Sticks is a game I first heard of a couple years ago and it’s spread through my family and friends like wildfire since. It’s a card game that plays similarly to Phase 10: collect certain groups of cards (runs, sets, etc.) before your opponents and try to get rid of all your cards first in the round. But the unique part is the sticks themselves: instead of having a preset list of what to collect each round you draw a random stick and try to collect whatever it says. You never know if you’ll get an easy stick or a difficult one!
First thing you’ll need to do is create a set of sticks. You can buy crafting sticks at your local craft store and then create some nice labels or just write on them with a Sharpie. Grab a list of the sticks online and a container to put the finished sticks in for people to draw from and you’re ready to go. Technically you don’t have to use sticks, you could use poker chips or cards or whatever, but come on that just wouldn’t be right!

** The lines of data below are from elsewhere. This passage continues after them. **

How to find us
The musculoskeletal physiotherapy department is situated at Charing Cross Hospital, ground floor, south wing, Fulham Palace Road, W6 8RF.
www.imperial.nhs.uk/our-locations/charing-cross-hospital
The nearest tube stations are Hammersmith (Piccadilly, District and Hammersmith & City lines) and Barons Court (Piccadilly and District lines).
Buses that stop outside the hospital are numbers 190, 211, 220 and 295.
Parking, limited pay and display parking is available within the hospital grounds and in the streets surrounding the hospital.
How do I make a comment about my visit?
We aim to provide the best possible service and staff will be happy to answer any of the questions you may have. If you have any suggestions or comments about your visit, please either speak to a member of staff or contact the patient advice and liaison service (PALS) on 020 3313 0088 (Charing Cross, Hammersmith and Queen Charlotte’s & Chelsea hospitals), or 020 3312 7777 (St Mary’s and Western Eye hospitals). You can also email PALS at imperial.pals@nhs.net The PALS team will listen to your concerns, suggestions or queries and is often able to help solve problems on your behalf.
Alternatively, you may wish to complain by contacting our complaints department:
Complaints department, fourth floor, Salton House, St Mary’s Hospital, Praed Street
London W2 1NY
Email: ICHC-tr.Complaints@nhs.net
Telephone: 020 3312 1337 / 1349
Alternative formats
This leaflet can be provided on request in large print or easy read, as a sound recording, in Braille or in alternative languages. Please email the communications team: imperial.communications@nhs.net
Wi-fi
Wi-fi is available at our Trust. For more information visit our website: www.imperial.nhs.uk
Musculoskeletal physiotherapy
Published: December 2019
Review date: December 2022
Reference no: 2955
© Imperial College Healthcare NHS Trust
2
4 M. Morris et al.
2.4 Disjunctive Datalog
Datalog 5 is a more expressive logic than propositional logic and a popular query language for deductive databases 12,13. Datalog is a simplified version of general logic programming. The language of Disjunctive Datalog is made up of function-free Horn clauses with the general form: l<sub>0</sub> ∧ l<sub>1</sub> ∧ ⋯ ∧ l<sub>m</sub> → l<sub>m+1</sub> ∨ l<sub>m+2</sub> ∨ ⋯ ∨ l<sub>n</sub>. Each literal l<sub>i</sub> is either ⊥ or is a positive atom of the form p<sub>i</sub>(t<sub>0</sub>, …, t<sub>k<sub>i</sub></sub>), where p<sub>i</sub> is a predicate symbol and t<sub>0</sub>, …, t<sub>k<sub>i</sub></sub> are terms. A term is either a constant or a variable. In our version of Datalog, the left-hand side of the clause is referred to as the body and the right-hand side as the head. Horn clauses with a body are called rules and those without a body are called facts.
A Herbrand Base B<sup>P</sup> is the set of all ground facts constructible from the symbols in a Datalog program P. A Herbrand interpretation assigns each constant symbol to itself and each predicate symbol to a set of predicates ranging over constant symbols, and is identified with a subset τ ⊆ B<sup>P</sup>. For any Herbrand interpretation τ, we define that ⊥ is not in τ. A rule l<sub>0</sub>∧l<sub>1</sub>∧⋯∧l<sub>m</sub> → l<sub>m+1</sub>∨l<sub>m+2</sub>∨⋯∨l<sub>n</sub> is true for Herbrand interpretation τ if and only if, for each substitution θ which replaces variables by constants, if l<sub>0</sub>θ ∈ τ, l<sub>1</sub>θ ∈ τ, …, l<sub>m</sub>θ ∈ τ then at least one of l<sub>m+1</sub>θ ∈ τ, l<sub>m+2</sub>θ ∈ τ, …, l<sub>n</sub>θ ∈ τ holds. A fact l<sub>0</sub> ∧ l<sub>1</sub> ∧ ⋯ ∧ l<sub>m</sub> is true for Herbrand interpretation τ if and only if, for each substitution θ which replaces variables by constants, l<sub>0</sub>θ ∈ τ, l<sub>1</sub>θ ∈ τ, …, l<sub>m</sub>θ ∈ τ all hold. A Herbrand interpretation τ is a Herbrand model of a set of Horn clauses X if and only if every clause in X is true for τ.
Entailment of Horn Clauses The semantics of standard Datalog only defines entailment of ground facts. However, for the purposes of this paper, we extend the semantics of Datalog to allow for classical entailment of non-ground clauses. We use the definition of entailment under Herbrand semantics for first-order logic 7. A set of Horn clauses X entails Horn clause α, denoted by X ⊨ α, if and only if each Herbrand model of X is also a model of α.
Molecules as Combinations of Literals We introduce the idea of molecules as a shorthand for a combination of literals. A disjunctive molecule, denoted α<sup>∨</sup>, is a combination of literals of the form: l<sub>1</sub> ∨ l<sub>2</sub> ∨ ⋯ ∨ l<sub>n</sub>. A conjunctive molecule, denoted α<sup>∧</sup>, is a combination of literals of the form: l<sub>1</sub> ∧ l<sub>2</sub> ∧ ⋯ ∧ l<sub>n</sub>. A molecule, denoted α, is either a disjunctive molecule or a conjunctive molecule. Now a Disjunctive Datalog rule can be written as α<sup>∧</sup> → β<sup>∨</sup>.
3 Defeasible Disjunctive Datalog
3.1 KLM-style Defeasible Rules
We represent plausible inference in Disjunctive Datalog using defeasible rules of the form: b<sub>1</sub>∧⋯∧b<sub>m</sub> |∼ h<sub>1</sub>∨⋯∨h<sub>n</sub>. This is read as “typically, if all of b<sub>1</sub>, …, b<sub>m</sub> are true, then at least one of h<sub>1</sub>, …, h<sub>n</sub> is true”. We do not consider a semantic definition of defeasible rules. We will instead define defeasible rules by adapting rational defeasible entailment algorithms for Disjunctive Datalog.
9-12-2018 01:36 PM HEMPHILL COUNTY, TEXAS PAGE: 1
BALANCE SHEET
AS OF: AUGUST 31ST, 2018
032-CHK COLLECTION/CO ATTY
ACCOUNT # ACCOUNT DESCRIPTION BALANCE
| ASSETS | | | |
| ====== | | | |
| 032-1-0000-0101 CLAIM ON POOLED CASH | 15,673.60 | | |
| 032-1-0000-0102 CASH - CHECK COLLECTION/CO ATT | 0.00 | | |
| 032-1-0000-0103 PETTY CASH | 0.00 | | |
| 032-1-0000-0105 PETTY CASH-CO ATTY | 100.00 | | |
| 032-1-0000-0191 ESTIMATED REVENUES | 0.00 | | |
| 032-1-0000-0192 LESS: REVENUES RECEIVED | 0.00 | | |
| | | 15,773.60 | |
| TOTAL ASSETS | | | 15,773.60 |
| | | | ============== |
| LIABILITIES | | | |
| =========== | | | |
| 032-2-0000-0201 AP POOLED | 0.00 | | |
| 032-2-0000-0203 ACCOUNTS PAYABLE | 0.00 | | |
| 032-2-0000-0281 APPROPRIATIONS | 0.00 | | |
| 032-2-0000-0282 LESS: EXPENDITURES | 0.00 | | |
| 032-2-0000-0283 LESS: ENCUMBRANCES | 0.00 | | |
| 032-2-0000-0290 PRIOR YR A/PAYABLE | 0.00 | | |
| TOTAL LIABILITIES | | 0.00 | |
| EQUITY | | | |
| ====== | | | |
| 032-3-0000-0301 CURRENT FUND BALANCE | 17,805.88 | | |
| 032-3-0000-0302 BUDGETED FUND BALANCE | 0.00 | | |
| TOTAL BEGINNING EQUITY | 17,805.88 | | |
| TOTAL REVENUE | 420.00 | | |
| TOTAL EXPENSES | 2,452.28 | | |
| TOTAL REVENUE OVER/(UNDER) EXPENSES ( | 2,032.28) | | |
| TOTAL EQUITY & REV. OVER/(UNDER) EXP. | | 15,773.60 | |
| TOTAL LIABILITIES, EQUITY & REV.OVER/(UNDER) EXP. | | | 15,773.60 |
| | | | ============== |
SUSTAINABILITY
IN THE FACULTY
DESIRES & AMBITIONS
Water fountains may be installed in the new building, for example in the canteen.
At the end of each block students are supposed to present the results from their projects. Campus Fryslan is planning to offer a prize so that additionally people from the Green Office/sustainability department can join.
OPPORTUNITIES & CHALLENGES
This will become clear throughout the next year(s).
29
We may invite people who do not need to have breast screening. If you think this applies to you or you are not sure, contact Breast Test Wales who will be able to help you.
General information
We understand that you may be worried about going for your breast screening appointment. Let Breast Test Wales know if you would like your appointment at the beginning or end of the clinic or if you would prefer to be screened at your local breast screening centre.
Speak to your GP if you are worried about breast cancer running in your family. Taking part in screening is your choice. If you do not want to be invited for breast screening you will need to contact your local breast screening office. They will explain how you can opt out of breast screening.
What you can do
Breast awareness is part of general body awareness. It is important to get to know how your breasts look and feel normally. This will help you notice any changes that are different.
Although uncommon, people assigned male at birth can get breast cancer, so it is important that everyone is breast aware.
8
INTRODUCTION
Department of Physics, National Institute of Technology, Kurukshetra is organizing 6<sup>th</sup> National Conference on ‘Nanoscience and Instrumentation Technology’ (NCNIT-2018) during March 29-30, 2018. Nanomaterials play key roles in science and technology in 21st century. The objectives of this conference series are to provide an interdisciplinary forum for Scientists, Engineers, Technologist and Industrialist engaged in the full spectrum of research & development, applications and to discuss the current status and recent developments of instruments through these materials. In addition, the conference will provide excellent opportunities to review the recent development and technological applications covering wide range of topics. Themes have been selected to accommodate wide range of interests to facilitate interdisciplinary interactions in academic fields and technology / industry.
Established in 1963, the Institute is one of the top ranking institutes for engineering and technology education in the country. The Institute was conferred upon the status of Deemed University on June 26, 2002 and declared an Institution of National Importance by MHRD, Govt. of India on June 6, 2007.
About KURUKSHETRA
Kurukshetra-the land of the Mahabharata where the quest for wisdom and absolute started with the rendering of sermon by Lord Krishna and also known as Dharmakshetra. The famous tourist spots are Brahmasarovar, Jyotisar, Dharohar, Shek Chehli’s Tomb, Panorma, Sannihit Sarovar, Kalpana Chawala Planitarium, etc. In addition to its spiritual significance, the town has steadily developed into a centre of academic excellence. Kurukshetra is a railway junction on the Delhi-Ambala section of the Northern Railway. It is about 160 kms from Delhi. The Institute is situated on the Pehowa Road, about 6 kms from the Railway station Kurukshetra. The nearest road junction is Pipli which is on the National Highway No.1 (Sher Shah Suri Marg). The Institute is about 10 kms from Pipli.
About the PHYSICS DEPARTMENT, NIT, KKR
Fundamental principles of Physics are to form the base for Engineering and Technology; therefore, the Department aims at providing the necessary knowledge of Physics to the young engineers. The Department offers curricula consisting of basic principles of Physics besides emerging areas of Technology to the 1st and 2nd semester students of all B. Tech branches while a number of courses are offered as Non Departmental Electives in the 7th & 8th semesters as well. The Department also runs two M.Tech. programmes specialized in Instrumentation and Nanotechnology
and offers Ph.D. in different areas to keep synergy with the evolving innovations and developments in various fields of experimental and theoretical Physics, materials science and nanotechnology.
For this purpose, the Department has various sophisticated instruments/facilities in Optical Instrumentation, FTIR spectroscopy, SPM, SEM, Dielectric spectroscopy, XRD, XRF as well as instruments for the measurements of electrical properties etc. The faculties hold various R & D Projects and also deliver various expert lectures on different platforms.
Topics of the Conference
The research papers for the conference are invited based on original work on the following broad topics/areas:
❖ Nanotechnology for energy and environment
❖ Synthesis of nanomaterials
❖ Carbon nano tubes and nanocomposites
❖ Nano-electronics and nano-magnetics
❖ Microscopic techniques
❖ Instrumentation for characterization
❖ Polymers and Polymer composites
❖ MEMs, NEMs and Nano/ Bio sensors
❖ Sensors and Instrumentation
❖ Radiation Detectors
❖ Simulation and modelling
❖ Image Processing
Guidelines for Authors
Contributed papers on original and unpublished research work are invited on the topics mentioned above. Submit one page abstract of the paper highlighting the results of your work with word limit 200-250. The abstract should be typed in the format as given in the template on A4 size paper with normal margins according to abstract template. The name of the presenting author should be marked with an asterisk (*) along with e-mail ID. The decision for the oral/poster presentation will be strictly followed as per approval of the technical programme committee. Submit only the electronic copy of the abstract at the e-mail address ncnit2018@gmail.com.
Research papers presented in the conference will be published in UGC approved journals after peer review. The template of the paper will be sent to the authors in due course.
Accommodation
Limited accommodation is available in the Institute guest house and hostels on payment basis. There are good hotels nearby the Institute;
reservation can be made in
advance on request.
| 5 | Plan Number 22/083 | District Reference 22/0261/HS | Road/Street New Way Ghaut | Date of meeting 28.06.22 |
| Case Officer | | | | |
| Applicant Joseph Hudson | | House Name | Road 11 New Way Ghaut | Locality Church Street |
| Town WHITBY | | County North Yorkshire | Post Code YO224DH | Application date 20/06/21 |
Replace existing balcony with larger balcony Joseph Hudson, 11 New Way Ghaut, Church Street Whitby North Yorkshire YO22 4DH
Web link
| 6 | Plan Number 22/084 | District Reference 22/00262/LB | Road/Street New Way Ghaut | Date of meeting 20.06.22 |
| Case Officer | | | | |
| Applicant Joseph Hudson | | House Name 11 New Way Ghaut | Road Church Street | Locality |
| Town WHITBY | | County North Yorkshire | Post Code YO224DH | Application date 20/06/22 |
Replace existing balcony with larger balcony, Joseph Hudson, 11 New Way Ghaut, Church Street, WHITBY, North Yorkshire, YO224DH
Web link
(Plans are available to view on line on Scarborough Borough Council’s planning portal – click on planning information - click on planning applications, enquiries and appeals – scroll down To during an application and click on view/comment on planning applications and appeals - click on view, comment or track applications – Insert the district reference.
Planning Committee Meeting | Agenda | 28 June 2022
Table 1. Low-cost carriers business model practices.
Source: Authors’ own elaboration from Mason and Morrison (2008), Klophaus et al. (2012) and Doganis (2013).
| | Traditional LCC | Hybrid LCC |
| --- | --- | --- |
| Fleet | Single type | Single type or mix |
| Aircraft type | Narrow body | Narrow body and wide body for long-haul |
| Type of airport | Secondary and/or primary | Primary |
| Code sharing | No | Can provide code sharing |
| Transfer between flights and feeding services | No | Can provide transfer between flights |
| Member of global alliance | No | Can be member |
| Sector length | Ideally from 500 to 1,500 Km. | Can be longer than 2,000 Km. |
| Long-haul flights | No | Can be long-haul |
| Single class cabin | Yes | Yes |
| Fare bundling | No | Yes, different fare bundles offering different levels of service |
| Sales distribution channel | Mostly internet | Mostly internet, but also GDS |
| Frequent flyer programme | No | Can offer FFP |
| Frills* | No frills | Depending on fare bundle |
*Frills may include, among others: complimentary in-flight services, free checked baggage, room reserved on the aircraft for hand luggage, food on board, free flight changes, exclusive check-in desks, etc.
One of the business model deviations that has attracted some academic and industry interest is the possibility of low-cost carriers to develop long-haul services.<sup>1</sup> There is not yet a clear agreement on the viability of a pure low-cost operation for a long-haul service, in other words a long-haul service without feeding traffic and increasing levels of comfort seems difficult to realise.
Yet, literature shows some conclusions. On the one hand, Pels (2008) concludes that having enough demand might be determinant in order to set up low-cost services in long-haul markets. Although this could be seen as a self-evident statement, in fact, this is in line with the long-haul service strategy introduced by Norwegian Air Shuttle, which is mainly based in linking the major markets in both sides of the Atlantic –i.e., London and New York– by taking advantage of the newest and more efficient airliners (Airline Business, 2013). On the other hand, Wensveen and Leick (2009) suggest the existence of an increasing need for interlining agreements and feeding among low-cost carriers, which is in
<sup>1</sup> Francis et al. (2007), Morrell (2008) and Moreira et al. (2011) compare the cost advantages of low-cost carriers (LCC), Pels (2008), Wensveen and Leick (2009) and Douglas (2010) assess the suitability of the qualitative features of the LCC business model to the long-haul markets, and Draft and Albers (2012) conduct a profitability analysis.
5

Next grab yourself three decks of cards (including jokers) and shuffle them all together. Each player gets a whopping 15 cards and draws a stick. Then play proceeds with each player either drawing from the stack or taking the last player’s discard and then discarding one. 2s and jokers are wild (some people play 3s are wild too but that seems like a bit much to me) and it’s actually illegal to discard one. Once a player has collected what’s on his stick he can lay those cards down and flip over his stick. He can also lay down any additional sets or runs he has. He can also lay off any of his cards onto anyone else who has already completed a stick. So if another player has a set of jacks you can put any jacks you have onto it (but only once you’ve completed your stick).
The round ends when someone has gotten rid of all their cards. At that point anyone who made their stick draws a new one for the next round and the poor suckers who didn’t make theirs have to try it again. Mercifully, if you attempt a stick three times and can’t complete it you can throw it back in and draw a new one. Giving everyone a die to keep track of how many attempts they’ve made is helpful. Once someone has completed their seventh stick (or five or three if you want a shorter game) they win immediately. One thing a lot of people like about sticks is there is no scorekeeping: first to seven sticks wins!
One interesting part of the game is that there is absolutely no attempt to make the sticks balanced. Some are very easy and some are very difficult. If you get a difficult stick you have to hope to get lucky and/or that your opponents don’t get too far ahead while you’re stuck in neutral.
It’s not like there is a ton of strategy to the game; it’s a fun but not super-deep kind of game. I can offer a few tips though:
- Pay attention to what your left-hand opponent is collecting and try to not give him cards that will help him out.
- Oddly, 5s, 6s, and 7s are very desirable cards because there is one stick that requires four 5s and four 6s and one that requires four 6s and four 7s and they’re the toughest sticks to complete. So avoid throwing any of those cards until you know your left-hand opponent isn’t collecting them.
- Most cards are mentioned on at least one stick but 3s, 4s, 8s, and 9s are pretty safe cards to throw away.
- If you’re trying to decide between picking up a marginally useful card from the discard pile or drawing take the draw. The chance of getting just the card you need or a wild is too great to pass up for a card that isn’t going to help you that much.
- If people have already gone out and your stick is totally hopeless you can “commit suicide” by discarding cards your opponent can use. Or if you can get everyone to agree you can just concede the round, throw in your cards and move on to the next one.
Overall it’s a fun game that’s very accessible, easy to teach, and can be enjoyed by anyone. Let me know if you want to play a game!